歯科医院経営コーチの森脇康博です。
歯科医院が現在直面している問題、それは事業収益の悪化です。
変動費や固定費が膨らんで営業利益が圧縮されているのです。
変動費が増える最大の要因は「金属の高騰」。そして固定費が増える要因は「人件費増」「採用コスト」「広告費」、そして開業場所によっては「家賃上昇」です。
保険治療主体の経営では増えていくコストを吸収しづらくなってきている。しかし、保険診療全体で考えれば強化する治療コンテンツを絞ることと生産性を向上させることによってまだまだ収益を確保することが出来ます。
そこで、2020年に院長が考えるべきことの一つ目は収益構造の改革です。
もちろん、医院規模によって取るべき対策が違うのでご自分の医院に合う対策をお考えくださいね。
そして次に大切なのは予防型歯科医院から定期管理型歯科医院への転換です。
さて、先生の医院の患者のうち3年以上定期的に通い続けている患者の割合はどれ位あるでしょうか?
月の新患が50人として、その半分が歯周治療を受けた場合には年間で300人がメンテ枠に移行することになります。1年後メンテ継続率が90%なら270人が次年度のメンテ枠1080枠を埋めることになるのです。
しかし現実にはC処で来院した患者に歯周治療の必要性があったとしても治療を受けさせることが出来ていない歯科医院が多い。また、歯周治療を受けたとしても治療を中断する患者も多い。
予防型で成功している歯科医院はメンテナンス移行率が高く離脱率が低い。
では予防型で成功している歯科医院はこれからの5年を乗り越えられるのでしょうか?
いいえ、予防型で成果をだしている歯科医院には次に「定期管理型」に転換するという高いハードルが待っています。予防型ではこれから進む経営環境の変化を乗り越えられないのです。その経営環境変化の一歩目が今春の診療報酬改定で出されるでしょう。
予防型歯科医院が本当の意味での定期管理型に転換できた場合にはLTV(ライフタイムバリュー=顧客生涯価値)が高くなりますので経営の安定性が飛躍的に高まるのです。
予防型で成功している歯科医院が定期管理型に転換する方法を考える。それが2020年に院長が考えるべき二つ目の課題です。
これからの20年で補綴や欠損補綴が徐々に減っていきます。歯髄細胞の再生療法が本格化してるだろう未来ではう蝕患者はいても抜髄や抜歯に至る患者は大幅に減るのです。
そして最後の課題、それは「スタッフが退職しない歯科医院づくり」です。
院長は開業してから色々な失敗をします。その経験によって院長として成長するのですが、いつまで経ってもスタッフが退職していく歯科医院は、退職するスタッフではなく院長に問題があるとしか思えないのです。

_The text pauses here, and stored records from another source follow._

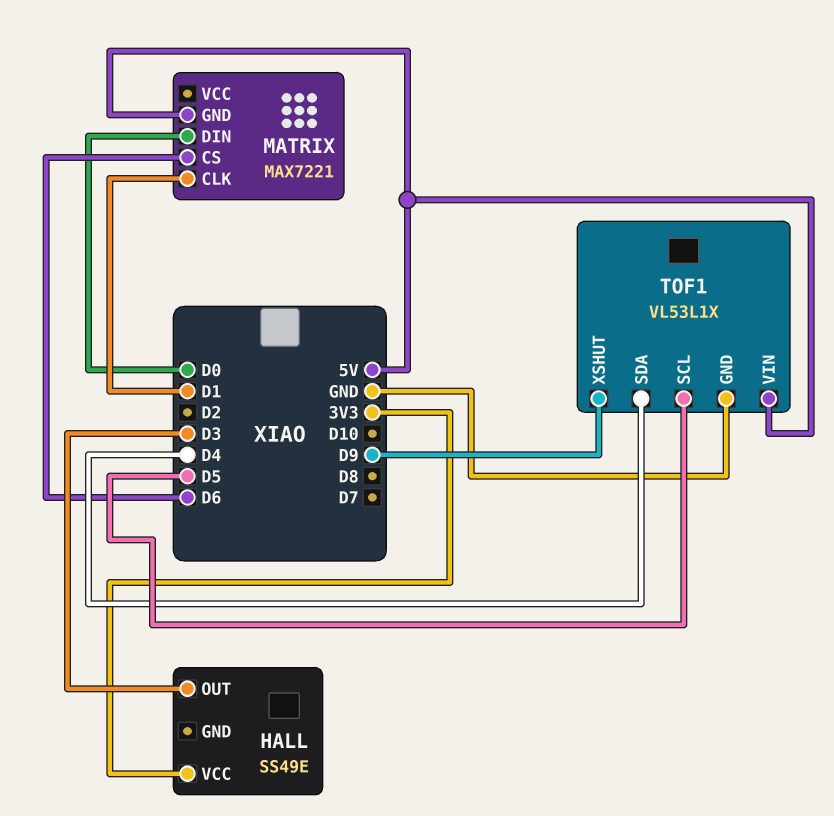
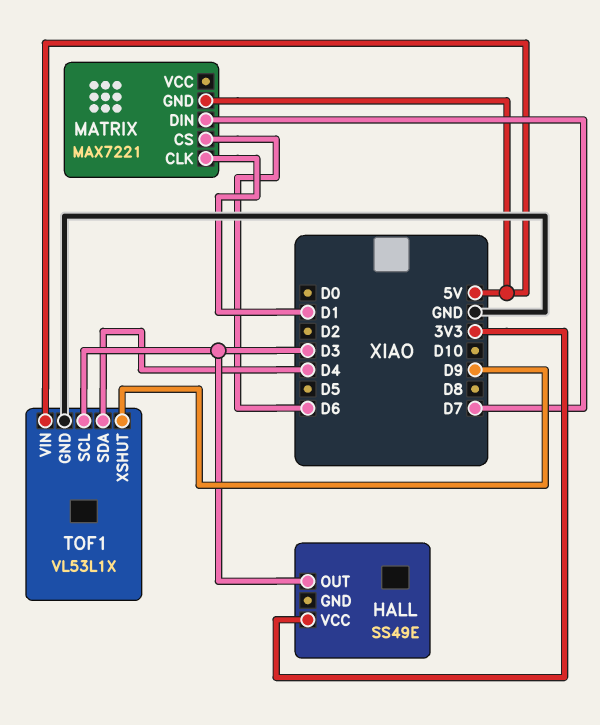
MATRIX pin DIN: D0 -> D7
TOF1 pin SCL: D5 -> D3

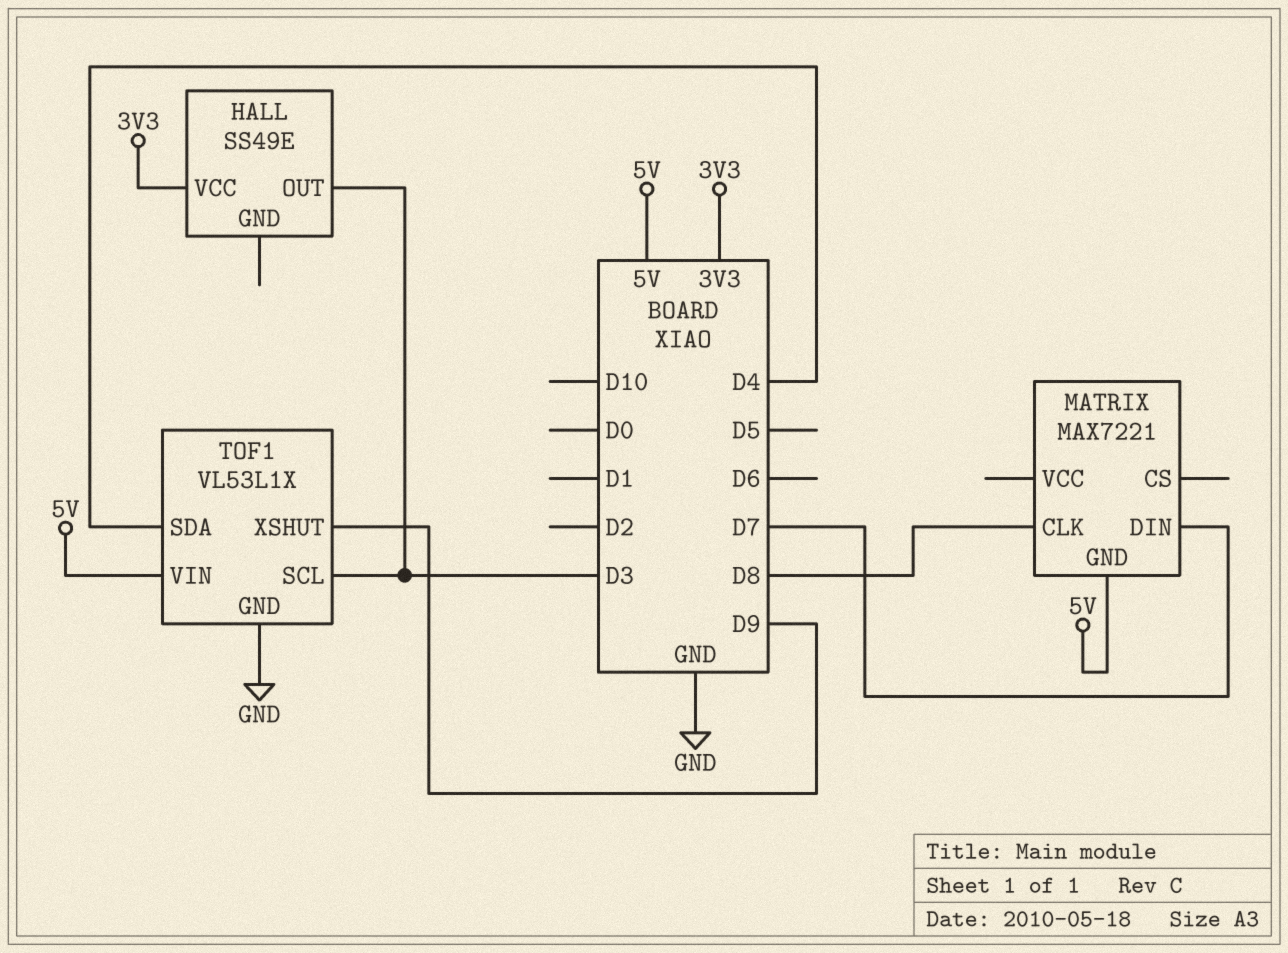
MATRIX pin CLK: D1 -> D8
MATRIX pin CS: D6 -> none

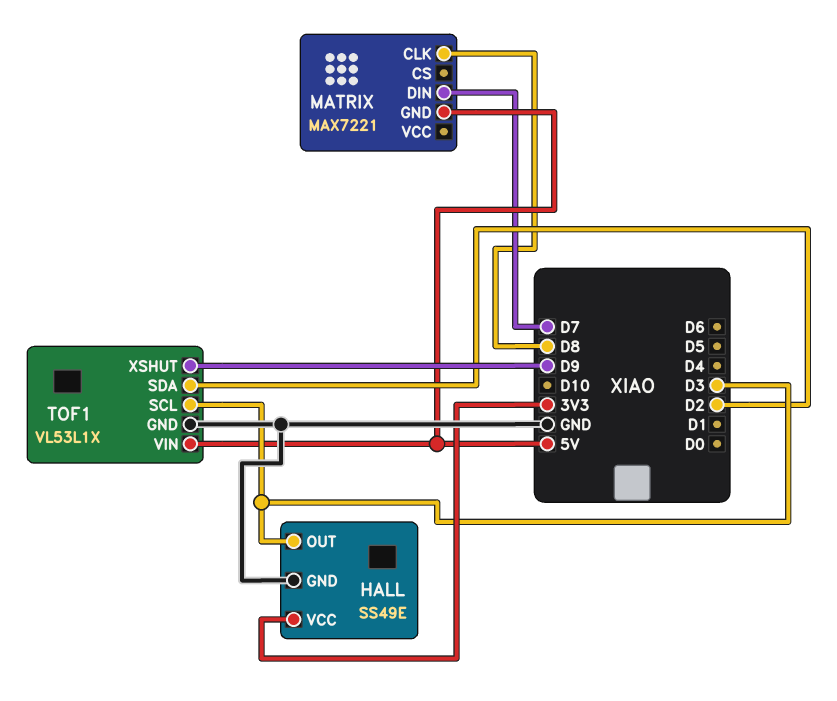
HALL pin GND: none -> GND
TOF1 pin SDA: D4 -> D2

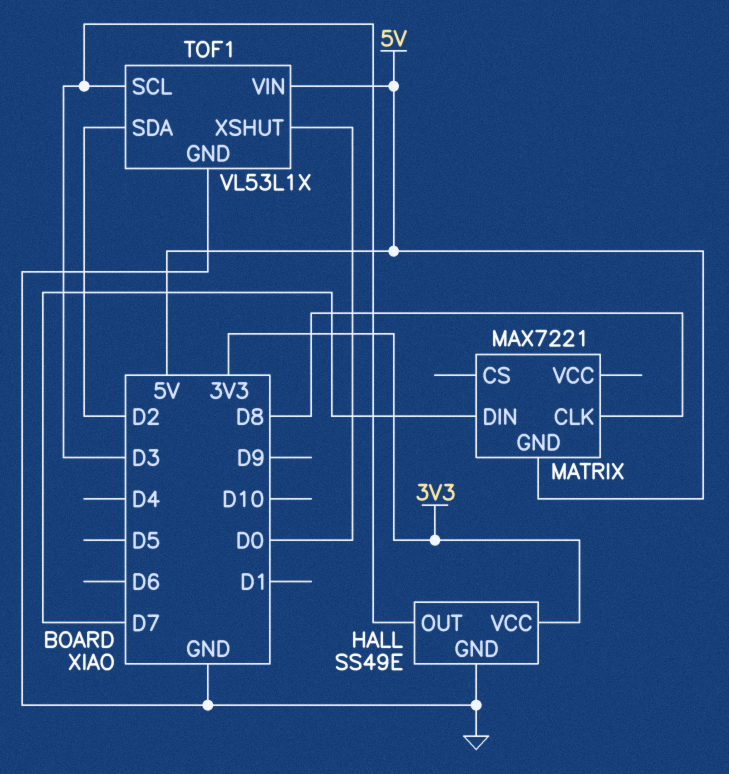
TOF1 pin XSHUT: D9 -> D0

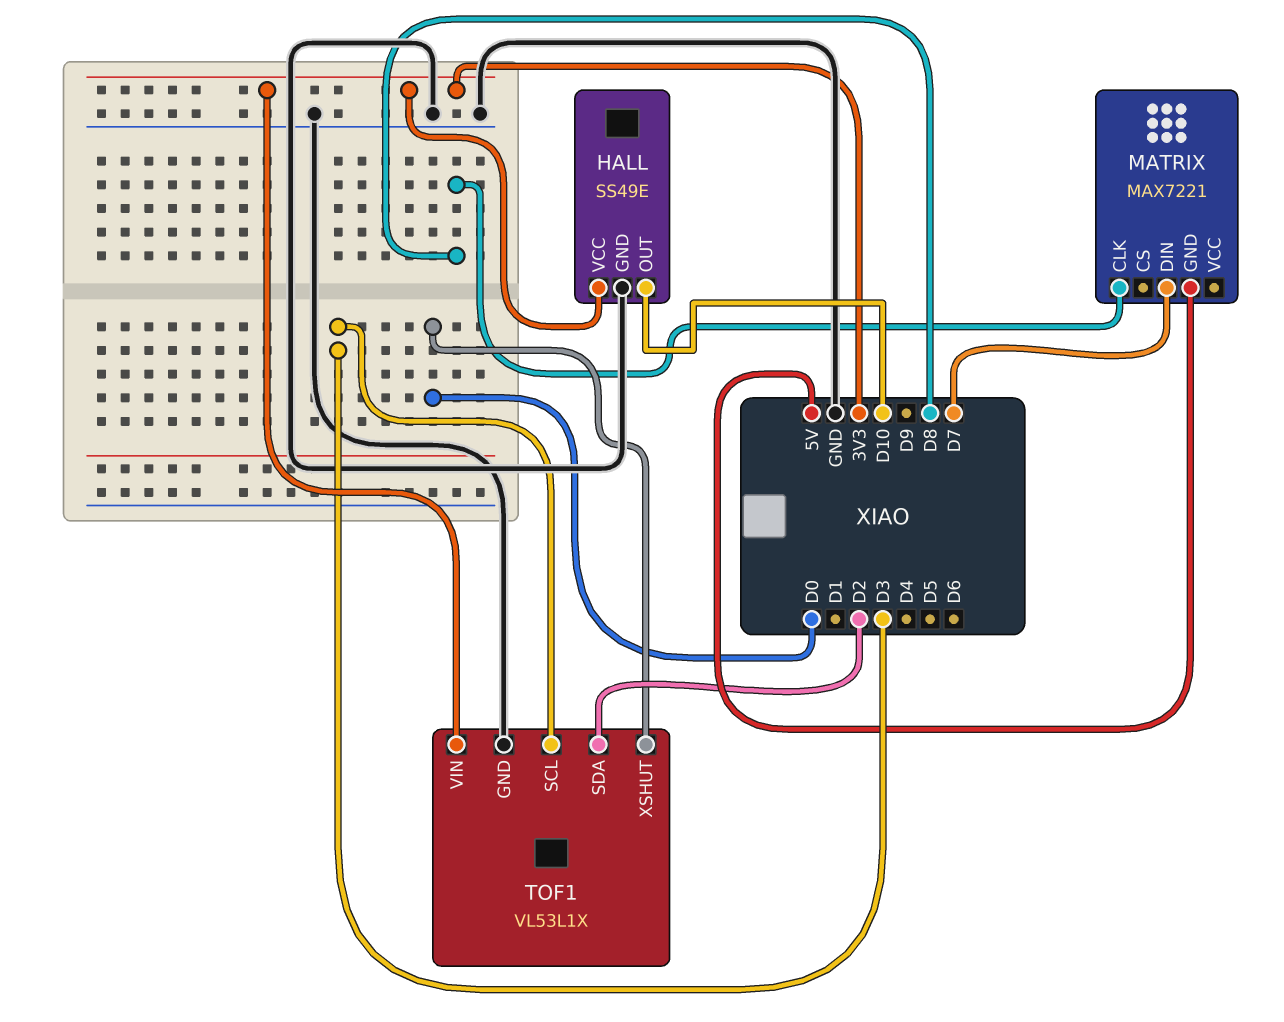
HALL pin OUT: D3 -> D10
TOF1 pin VIN: 5V -> 3V3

そして残念ながらスタッフが多く退職する医院では上記2つの課題を達成することが不可能だということです。また、スタッフに媚びてしまう仲良し院長も課題を達成できない。
これからの5年で人材不足は更に深刻になります。医療福祉分野で必要な就業者数は増加していくのに総就業者数は大幅に減っていくのです。そのうちスタッフの平均年齢は40歳を超えていく。「育休」「介護休暇」「病児保育」「時短勤務」「有給取得のし易さ」「社会保険完備」に対応できない歯科医院には人材は集まらなくなっていきます。
でも、これって収益力が高い一定規模以上の歯科医院しか実現できないのです。
だからできるだけ早く一緒に上記の課題を達成していくチームメンバーを固めなければならない。
私はクライアントと一緒に全力で医院の収益力の向上、スタッフの質の向上と長期雇用に取組んでいます。
2020年からは上記3つの課題に取組むことをお勧め致します。
さて、昨年は日曜日を除いて更新してきた経営ブログですが、2020年からは不定期更新とさせていただきます。
理由は
①これから歯科医院経営に起こる問題を知らせようと情報発信を続け、一定の役割を果たすことができたこと。
②これからの5年で歯科医院経営の舵取りが難しくなるので、クライアントのビジョン達成のサポートにいま以上に注力したいこと。
③地域医療の未来を守る為、ニッチの会で若手歯科医師をサポートする取組みに時間を使いたいこと。
です。
これからは医院改革に具体的に取り組む院長に情報やノウハウを届けていきます。
勿論、歯科医療として人として正しいことを歯科医療サービスとして提供したいと考える院長限定です。
また、不定期ながらブログは書いていきたいと思います。
今後ともどうぞよろしくお願い致します。